The Massive Multitask Language Understanding (MMLU) benchmark ( et al., , , , , , & (). Measuring Massive Multitask Language Understanding. https://doi.org/10.48550/arXiv.2009.03300 ) is widely used to demonstrate state-of-the-art language model capabilities. Anthropic’s Claude 3, Google’s Gemini and OpenAI’s GPT-4 models were all introduced alongside prominently placed MMLU results. This publicity makes MMLU one of the most prominently discussed benchmarks for language models. Despite the benchmark’s prominence, the exact model capabilities evaluated and evaluation methods are less widely known. In this blog post, I aim to give a short overview of the MMLU benchmark.

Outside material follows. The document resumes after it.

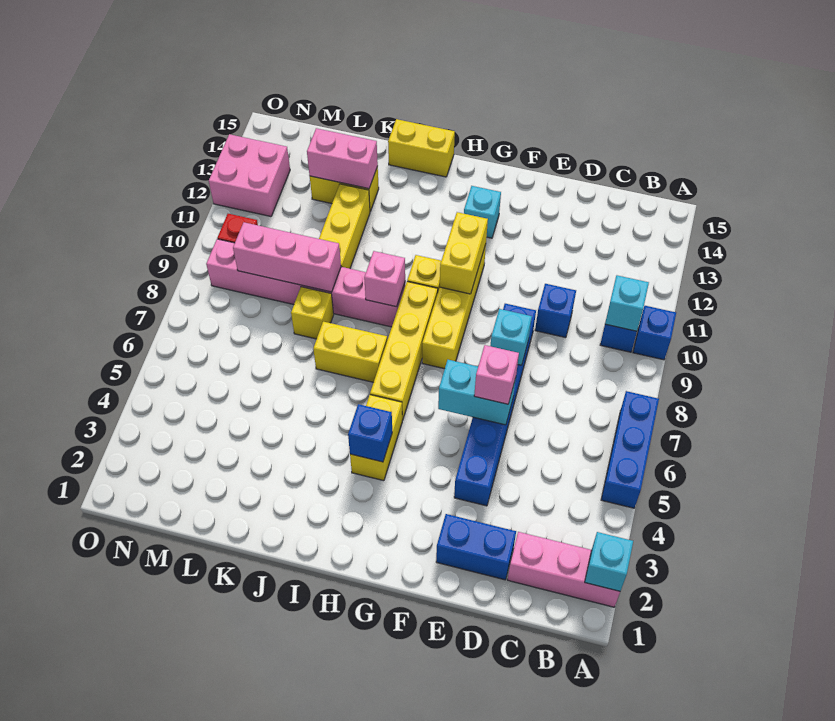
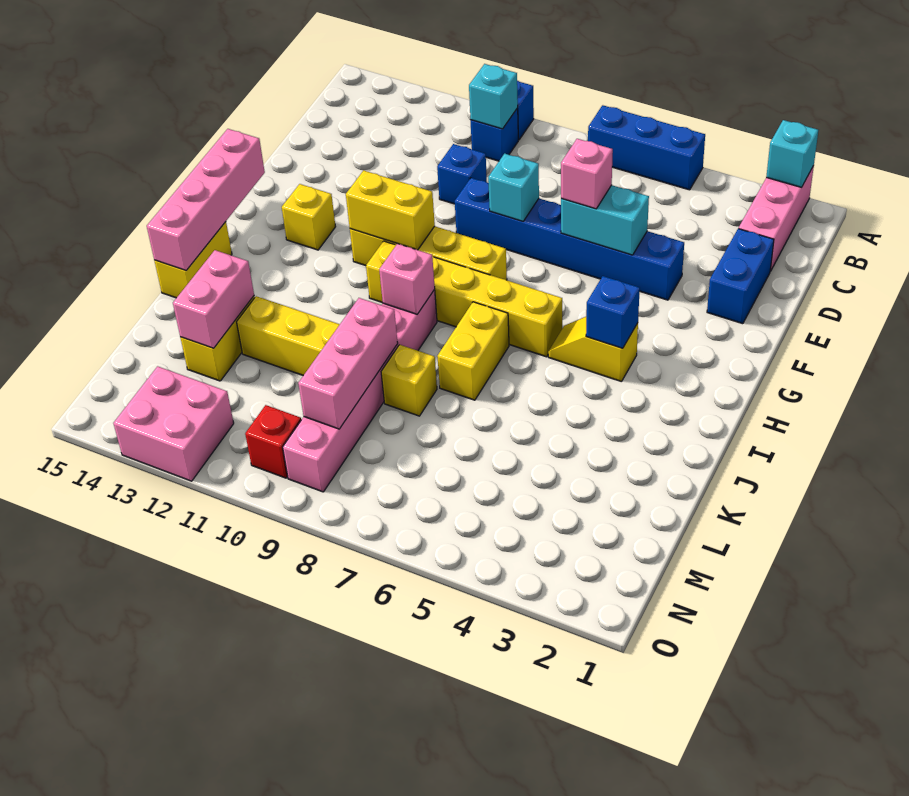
cyan brick E6:F6 level 2 -> cyan brick E5:E6 level 2
cyan brick G13 level 1 -> yellow brick G13 level 1
none -> pink brick G15:J15 level 2
yellow brick H4:H5 level 1 -> yellow slope H4:H5 level 1 top 4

Screenshots of large model providers prominently sharing MMLU results in recent model releases. Taken from official websites discussing model releases of Anthropic’s Claude 3, Google’s Gemini and OpenAI’s GPT-4.

Evaluated model capabilities

As the name suggest, the “massive” MMLU Benchmark was created to evaluate language models’ capabilities on a wider range of tasks than previously available benchmarks such as SuperGLUE ( et al., , , , , , , & (). SuperGLUE: A Stickier Benchmark for General-Purpose Language Understanding Systems. Curran Associates, Inc.. Retrieved from https://proceedings.neurips.cc/paper/2019/hash/4496bf24afe7fab6f046bf4923da8de6-Abstract.html ). To this end, MMLU’s focus is on diverse knowledge tasks spanning from STEM topics (such as abstract algebra) to humanities subjects (such as world religions). Below is the complete set of 57 categories covered by MMLU as listed in the paper:

Abstract Algebra, Anatomy, Astronomy, Business Ethics, Clinical Knowledge, College Biology, College Chemistry, College Comp Sci, College Mathematics, College Medicine, College Physics, Computer Security, Conceptual Physics, Econometrics, Electrical Engineering, Elementary Mathematics, Formal Logic, Global Facts, High School Biology, High School Chemistry, High School Comp Sci, High School European History, High School Geography, High School Gov’t and Politics, High School Macroeconomics, High School Mathematics, High School Microeconomics, High School Physics, High School Psychology, High School Statistics, High School US History, High School World History, Human Aging, Human Sexuality, International Law, Jurisprudence, Logical Fallacies, Machine Learning, Management, Marketing, Medical Genetics, Miscellaneous, Moral Disputes, Moral Scenarios, Nutrition, Philosophy, Prehistory, Professional Accounting, Professional Law, Prehistory, Professional Accounting, Professional Law, Professional Medicine, Professional Psychology, Public Relations, Security Studies, Sociology, US Foreign Policy, Virology, and World Religions

Evaluation methods

The MMLU benchmark consists entirely of multiple-choice questions. Each question comes with four possible answers (A, B, C, or D). Thus, a fully random model would in expectation still score 25% accuracy on the benchmark. The authors report that non-expert Amazon Mechanical Turk workers achieve a 34.5% accuracy on the test. Further, the authors estimate that expert human performance on the entire benchmark is approximately an accuracy of 89.8%.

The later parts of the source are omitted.